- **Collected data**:
.....

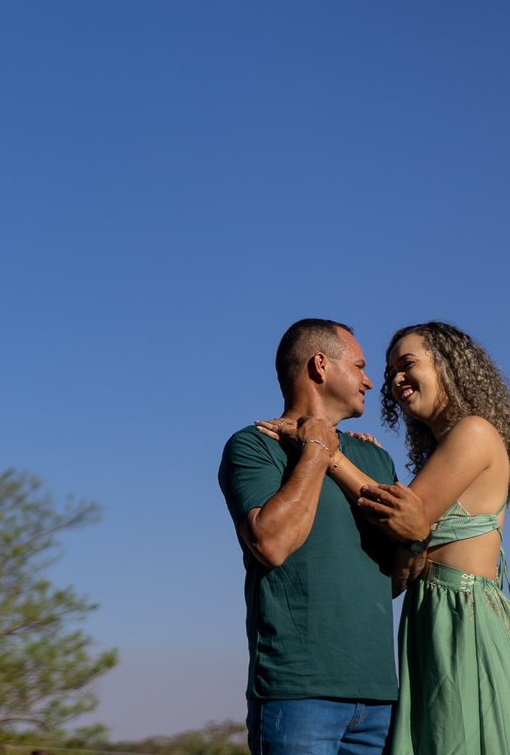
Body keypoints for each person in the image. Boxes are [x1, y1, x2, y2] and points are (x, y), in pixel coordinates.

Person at [260, 321, 510, 755]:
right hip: (431, 618)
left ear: (449, 365)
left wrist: (326, 449)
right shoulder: (440, 451)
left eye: (406, 365)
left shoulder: (475, 431)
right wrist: (345, 447)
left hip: (465, 621)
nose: (393, 380)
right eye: (389, 374)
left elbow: (409, 517)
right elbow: (404, 536)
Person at [218, 319, 404, 755]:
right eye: (358, 366)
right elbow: (272, 544)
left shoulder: (375, 458)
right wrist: (318, 448)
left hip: (382, 698)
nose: (370, 380)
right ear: (320, 365)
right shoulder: (254, 445)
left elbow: (399, 572)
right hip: (296, 694)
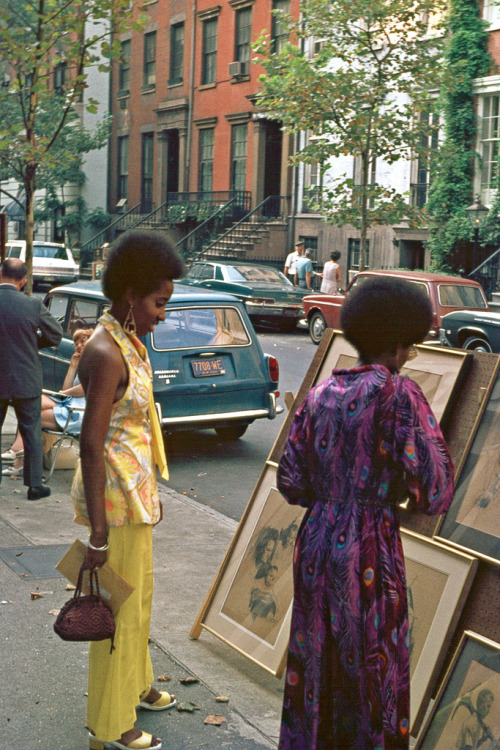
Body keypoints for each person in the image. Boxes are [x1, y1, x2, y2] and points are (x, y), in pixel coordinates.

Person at [276, 276, 455, 750]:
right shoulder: (399, 394)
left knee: (316, 665)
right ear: (399, 344)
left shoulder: (318, 395)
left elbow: (290, 481)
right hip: (369, 545)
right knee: (373, 670)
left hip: (315, 543)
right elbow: (435, 489)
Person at [70, 230, 185, 750]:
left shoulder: (125, 339)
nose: (164, 313)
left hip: (134, 499)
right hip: (113, 508)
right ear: (130, 296)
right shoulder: (106, 351)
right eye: (160, 303)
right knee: (116, 612)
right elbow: (90, 446)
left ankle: (136, 685)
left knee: (139, 602)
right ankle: (110, 724)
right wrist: (96, 533)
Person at [0, 258, 63, 500]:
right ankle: (35, 485)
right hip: (26, 376)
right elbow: (55, 334)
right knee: (31, 430)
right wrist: (30, 343)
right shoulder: (33, 305)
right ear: (24, 281)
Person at [2, 328, 93, 477]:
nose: (79, 345)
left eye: (83, 340)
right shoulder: (84, 362)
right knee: (30, 405)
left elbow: (83, 389)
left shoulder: (96, 362)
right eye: (76, 343)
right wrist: (73, 366)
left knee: (30, 415)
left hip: (79, 412)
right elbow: (67, 388)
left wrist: (64, 394)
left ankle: (19, 457)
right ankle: (18, 453)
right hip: (68, 404)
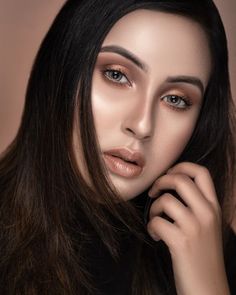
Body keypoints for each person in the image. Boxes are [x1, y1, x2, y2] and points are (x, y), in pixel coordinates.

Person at [0, 0, 235, 294]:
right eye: (116, 75)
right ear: (62, 71)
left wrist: (207, 285)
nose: (142, 125)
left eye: (176, 99)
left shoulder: (209, 254)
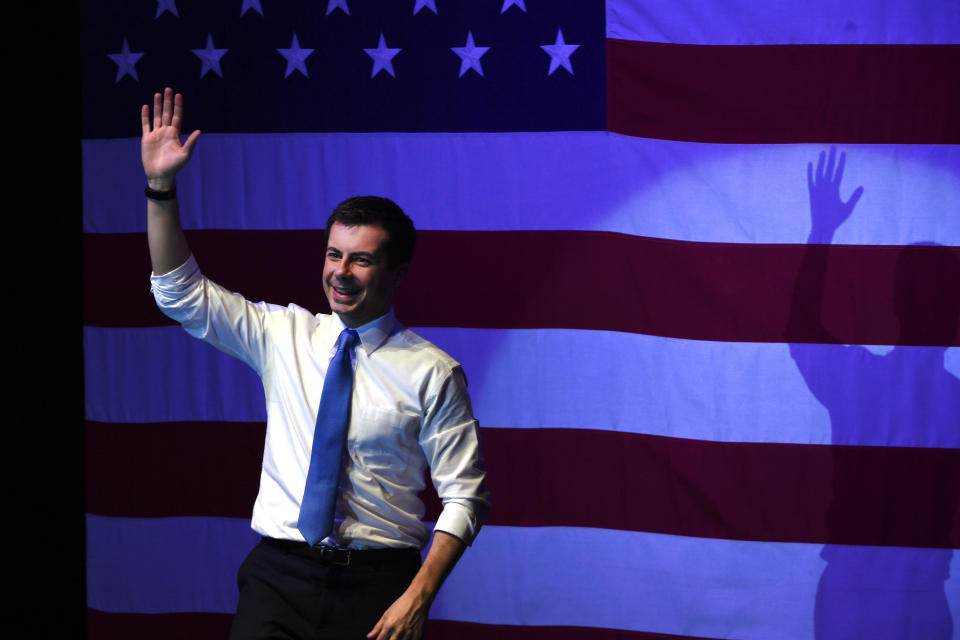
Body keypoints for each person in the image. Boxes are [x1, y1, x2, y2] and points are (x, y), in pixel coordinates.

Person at [141, 87, 490, 640]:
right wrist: (161, 188)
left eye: (361, 259)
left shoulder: (433, 371)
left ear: (396, 274)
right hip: (279, 578)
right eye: (333, 254)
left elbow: (465, 496)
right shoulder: (284, 333)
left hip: (380, 589)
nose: (341, 271)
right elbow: (179, 293)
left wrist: (417, 597)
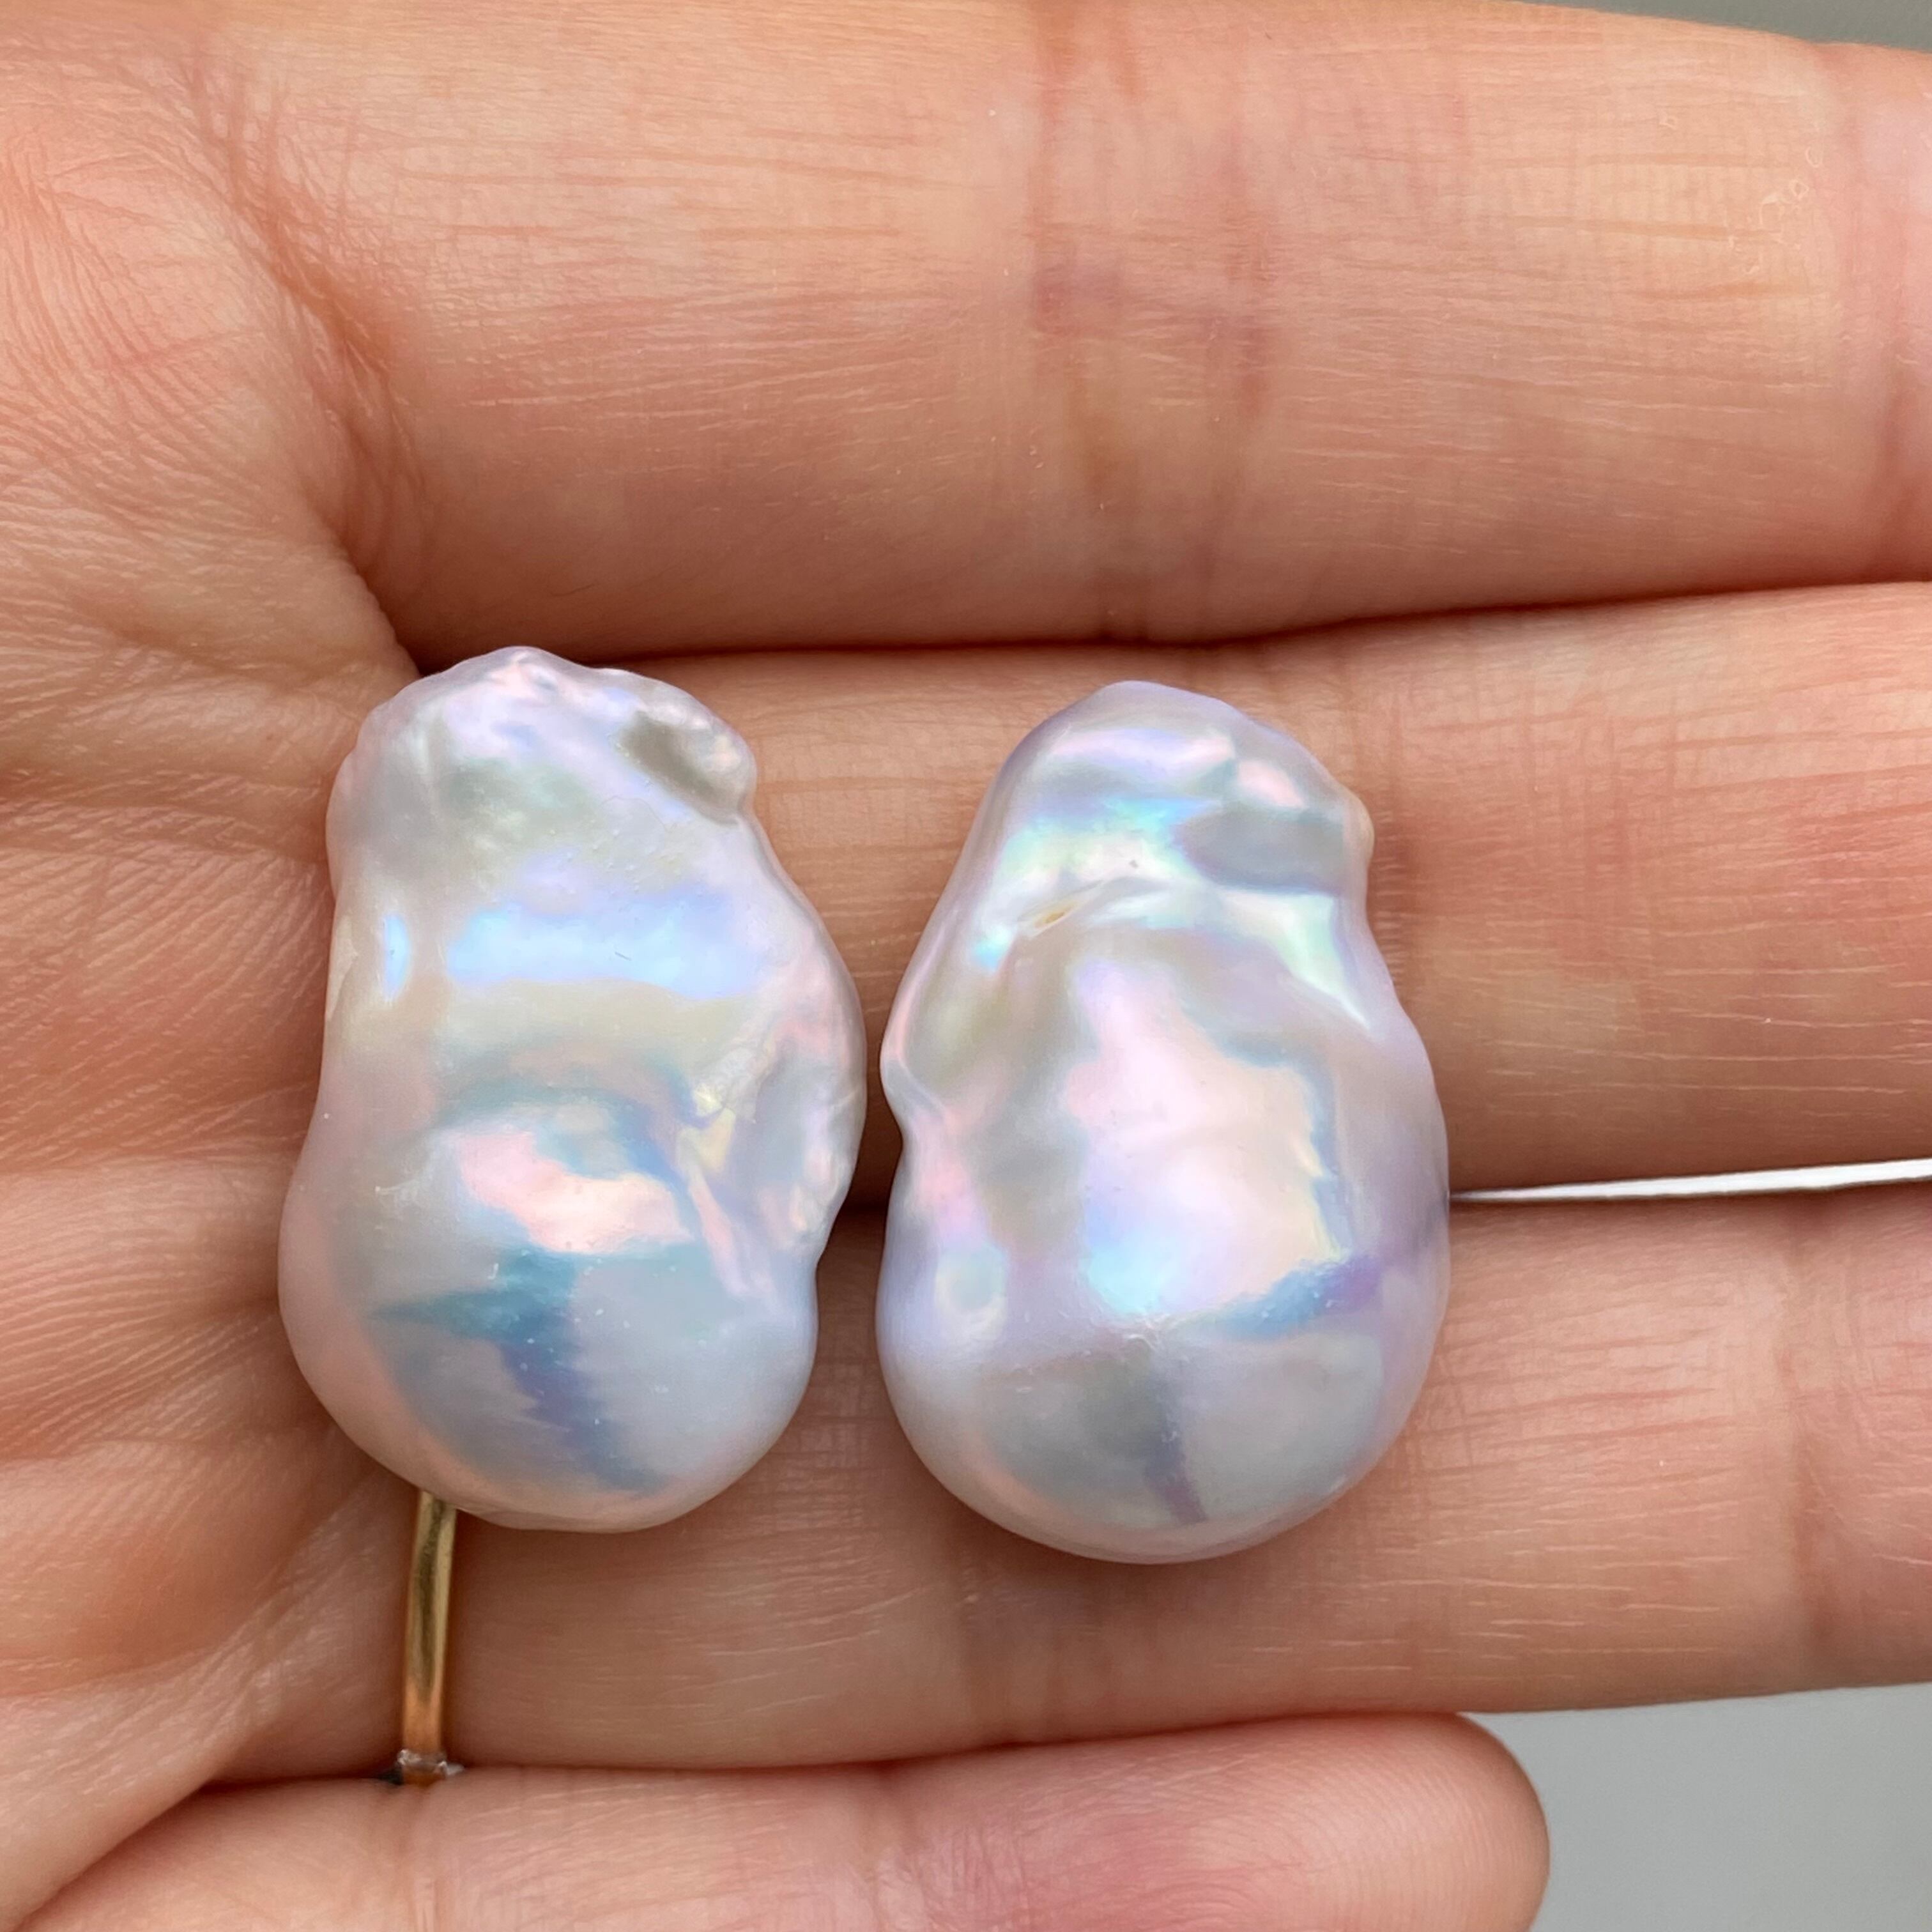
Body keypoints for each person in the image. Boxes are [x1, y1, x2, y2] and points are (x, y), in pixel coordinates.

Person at [4, 1, 1927, 1924]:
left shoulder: (618, 915)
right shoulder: (836, 935)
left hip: (588, 1367)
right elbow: (836, 1073)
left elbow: (824, 1076)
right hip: (1016, 1394)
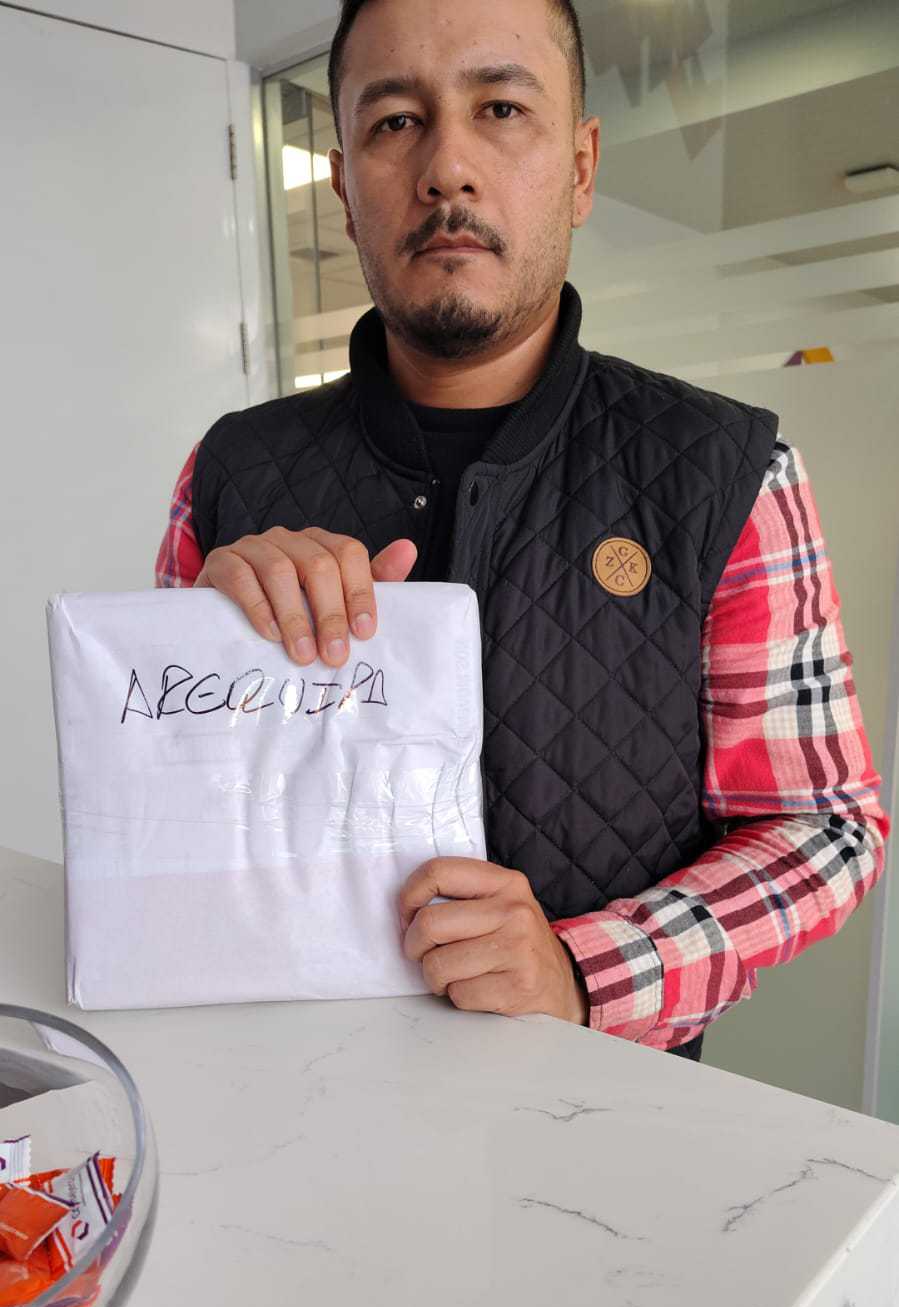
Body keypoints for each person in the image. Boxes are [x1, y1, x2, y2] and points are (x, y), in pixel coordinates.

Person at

.....

- **Task**: All that is needed is an exact copy of the lines from the top of the entries through the line containing "left elbow: (409, 517)", pictures left out.

- **Written answer**:
Body keypoints for each person in the image. Boxes are [x1, y1, x2, y2] and points are (x, y), in pixel coordinates.

Person at [260, 321, 510, 755]:
right hip: (431, 618)
left ear: (449, 365)
left wrist: (326, 449)
right shoulder: (440, 451)
left eye: (406, 365)
left shoulder: (475, 431)
right wrist: (345, 447)
left hip: (465, 621)
nose: (393, 380)
right eye: (389, 374)
left elbow: (409, 517)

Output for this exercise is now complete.